Third quarter results at SGX-listed but Malaysian-focused private healthcare provider Health Management International (HMI) have been hit by startup costs at its ambulatory care centre in Singapore.
Q3 profits fell 15.4% to M$13.4m (US$3.2m) on revenues that gained 8.1% to M$124.8m.
Revenues were up thanks to rising patient loads and average bill sizes at the group’s two hospitals, Mahkota Medical Centre and Regency Specialist Hospital.
Total patient load increased 1.3% to 116,202 for the quarter. Average outpatient bill sizes increased 5.3% to M$233 and average inpatient bill sizes increased 4.9% to M$8,191. Bed occupancy increased to 61.2% while the total number of operational beds remained stable at 437.
HMI’s EBITDA declined 2.2% to M$27.5m while EBITDA margin contracted to 22.1% as a result of gestation costs from the group’s new ambulatory care centre in Singapore, StarMed Specialist Centre. Excluding the impact arising from gestation costs at StarMed, EBITDA would have increased 5.6%.
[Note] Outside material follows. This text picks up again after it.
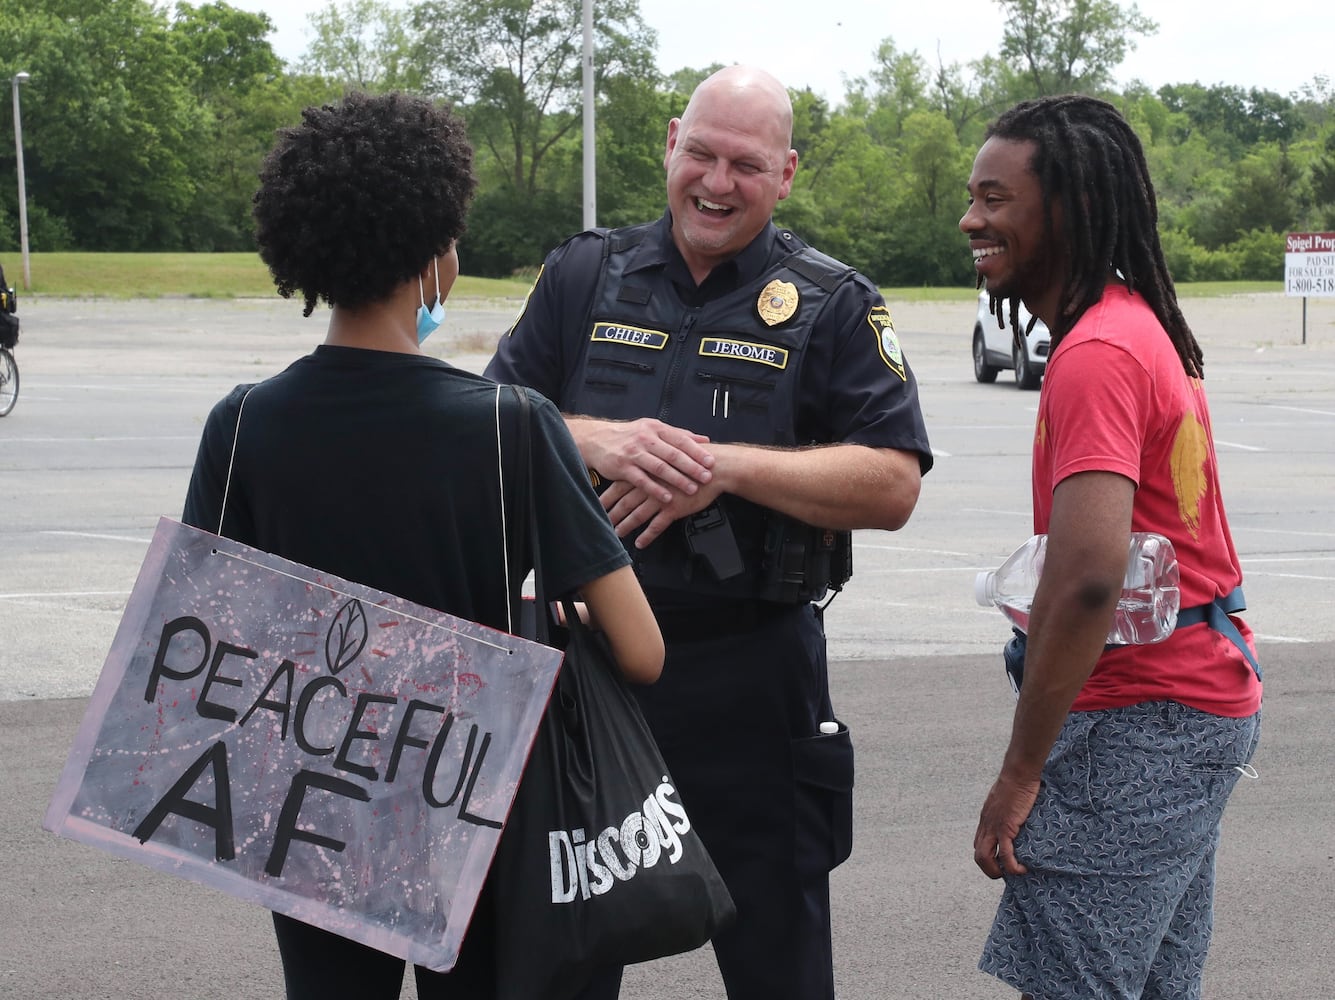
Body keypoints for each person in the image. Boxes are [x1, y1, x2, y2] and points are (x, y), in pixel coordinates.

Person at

StarMed is expected to incur gestation start-up losses from its operations for up to three years.
“We remain confident in the potential of StarMed in light of rising demand for day surgeries and diagnostic imaging,” said chief executive Chin Wei Jia. “Following the completion of our investment into a network of primary care clinics, we have widened our healthcare network in Singapore to provide quality healthcare at competitive pricing.”